Assim: o que interessa são as circunstâncias e as consequências das ações que nos motivam; o self seria apenas um repertório de comportamentos adequados a determinadas contingências; não existiria uma atividade mental entre o estímulo e a resposta; e, para entender o comportamento, os processos mentais seriam irrelevantes e inacessíveis.
O recente campo das neurociências apresenta acertos, mas também suas falácias.
Estudos clínicos em pacientes vítimas de ferimentos cranianos, lesões, tumores ou doenças vasculares cerebrais permitiram acumular um precioso conhecimento sobre as funções das diversas áreas cerebrais. Desenvolveram-se duas grandes vertentes: uma baseada no localizacionismo, na qual cada área cerebral revela funções específicas, e outra baseada em sistemas funcionais, como os relacionados à linguagem e às atividades motoras. A mente passou a ser reconhecida, por muitos, como um epifenômeno da complexa atividade cerebral.
No campo da fisiologia, Eric Kandel realizou estudos com neurônios da Aplysia (uma lesma marinha), demonstrando dois fenômenos importantes: a sensibilização e a habituação. Essa atividade, aparentemente simples, ajudou a esclarecer mecanismos complexos de aprendizagem e memória.
No estudo dos neurotransmissores, a química cerebral, a partir da descoberta da acetilcolina, já inclui cerca de 30 substâncias diretamente ligadas aos fenômenos mentais, sejam nossos desejos ou comportamentos, agressivos ou afetivos, desempenhando papel fundamental no manejo das doenças mentais.
No campo da neuroimagem, com a introdução da ressonância magnética cerebral e seus aperfeiçoamentos, ocorreu uma verdadeira revolução no estudo do cérebro. Área por área, função por função, vêm sendo analisadas na tentativa de construir uma nova ciência da mente.
Entretanto, o detalhamento chegou a níveis que, por vezes, beiram o exagero, propondo identificar áreas relacionadas até mesmo à preferência por um sabor de sorvete. Essa extrapolação revela uma limitação: essas imagens podem indicar onde uma atividade ocorre, mas não explicam quem a realiza ou como se dá a decisão.
Pensar em uma jogada de xadrez ou reconhecer um rosto bonito pode ativar determinadas áreas cerebrais, mas isso não significa que essas áreas “decidem” por si mesmas. A neuroimagem não inclui, necessariamente, a pessoa humana como agente consciente da ação.
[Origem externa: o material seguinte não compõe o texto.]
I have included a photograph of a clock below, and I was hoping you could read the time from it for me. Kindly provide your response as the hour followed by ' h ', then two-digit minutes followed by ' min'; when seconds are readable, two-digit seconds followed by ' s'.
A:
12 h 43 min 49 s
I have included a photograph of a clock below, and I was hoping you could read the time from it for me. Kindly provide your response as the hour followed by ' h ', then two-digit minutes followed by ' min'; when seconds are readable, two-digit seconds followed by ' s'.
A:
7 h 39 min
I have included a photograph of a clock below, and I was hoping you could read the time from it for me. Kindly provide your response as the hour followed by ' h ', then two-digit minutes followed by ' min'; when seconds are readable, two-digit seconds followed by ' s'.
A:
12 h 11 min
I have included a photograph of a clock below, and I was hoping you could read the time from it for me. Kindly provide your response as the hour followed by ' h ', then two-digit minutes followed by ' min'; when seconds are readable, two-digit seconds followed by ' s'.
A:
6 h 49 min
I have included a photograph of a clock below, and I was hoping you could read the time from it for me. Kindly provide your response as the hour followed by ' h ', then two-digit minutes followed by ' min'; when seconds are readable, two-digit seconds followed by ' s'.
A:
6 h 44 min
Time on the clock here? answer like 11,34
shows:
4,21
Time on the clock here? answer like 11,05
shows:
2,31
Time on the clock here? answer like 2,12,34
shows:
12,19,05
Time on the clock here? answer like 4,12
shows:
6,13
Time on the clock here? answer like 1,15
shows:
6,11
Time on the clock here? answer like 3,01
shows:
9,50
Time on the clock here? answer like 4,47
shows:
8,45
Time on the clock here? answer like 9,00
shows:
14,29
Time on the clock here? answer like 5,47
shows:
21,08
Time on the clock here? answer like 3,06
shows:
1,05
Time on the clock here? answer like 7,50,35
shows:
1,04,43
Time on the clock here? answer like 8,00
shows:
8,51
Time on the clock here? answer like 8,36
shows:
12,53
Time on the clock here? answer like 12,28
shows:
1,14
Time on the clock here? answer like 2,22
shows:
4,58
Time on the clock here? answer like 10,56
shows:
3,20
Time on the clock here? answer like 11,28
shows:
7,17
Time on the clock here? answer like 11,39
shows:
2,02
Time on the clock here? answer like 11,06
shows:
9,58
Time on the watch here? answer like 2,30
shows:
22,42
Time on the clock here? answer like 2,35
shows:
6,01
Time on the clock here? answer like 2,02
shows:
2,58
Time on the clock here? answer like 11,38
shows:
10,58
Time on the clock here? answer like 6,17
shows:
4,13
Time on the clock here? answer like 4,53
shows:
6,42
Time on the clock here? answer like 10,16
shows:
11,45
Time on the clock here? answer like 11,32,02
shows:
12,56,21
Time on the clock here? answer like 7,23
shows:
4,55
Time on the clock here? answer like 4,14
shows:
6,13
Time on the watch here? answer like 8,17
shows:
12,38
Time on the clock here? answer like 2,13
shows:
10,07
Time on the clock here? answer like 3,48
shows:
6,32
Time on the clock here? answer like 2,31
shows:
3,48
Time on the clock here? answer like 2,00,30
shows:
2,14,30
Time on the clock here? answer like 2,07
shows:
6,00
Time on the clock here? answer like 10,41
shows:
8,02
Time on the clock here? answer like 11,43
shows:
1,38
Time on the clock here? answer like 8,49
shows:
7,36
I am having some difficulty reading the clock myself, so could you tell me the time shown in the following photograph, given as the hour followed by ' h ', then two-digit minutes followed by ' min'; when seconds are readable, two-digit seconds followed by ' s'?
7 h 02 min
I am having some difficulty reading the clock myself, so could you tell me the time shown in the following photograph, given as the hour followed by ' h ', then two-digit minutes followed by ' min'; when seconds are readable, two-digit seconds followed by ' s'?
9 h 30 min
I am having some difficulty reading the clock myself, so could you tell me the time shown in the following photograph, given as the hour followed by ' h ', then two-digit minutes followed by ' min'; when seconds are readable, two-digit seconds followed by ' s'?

Sendo o Espiritismo uma ciência do espírito e do mundo espiritual, não é de se estranhar que busque esclarecer a mente e sua atuação. Seus fundamentos acrescentam um conjunto amplo de interpretações:
• Existe uma alma, agente de nossos comportamentos e do livre-arbítrio;
• A mente pode ser entendida como sinônimo de alma, não sendo apenas propriedade do cérebro;
• A alma percorre uma jornada evolutiva, acumulando experiências ao longo de múltiplas existências;
• Cada vida traz tendências e compromissos que influenciam a trajetória individual;
• A alma não está limitada ao corpo físico, podendo manifestar-se em experiências como sonhos lúcidos ou experiências fora do corpo;
• O pensamento é energia, criando uma “psicosfera” que favorece afinidades;
• As percepções resultam da interação entre os sentidos físicos e a interpretação da alma.
Como contribuição pessoal, propõe-se uma “metaneurologia” e o conceito de corpo mental. Certos fenômenos clínicos — como membro fantasma, narcolepsia, hipnose ou sintomas histéricos — sugerem uma estrutura organizada que transcende o corpo físico, abrindo possibilidade para estudo experimental da mente.
Nosso futuro tecnológico trará situações extraordinárias. Lidaremos cada vez mais com máquinas que respondem ao pensamento, mas, cedo ou tarde, o espírito deverá ser considerado no estudo da mente.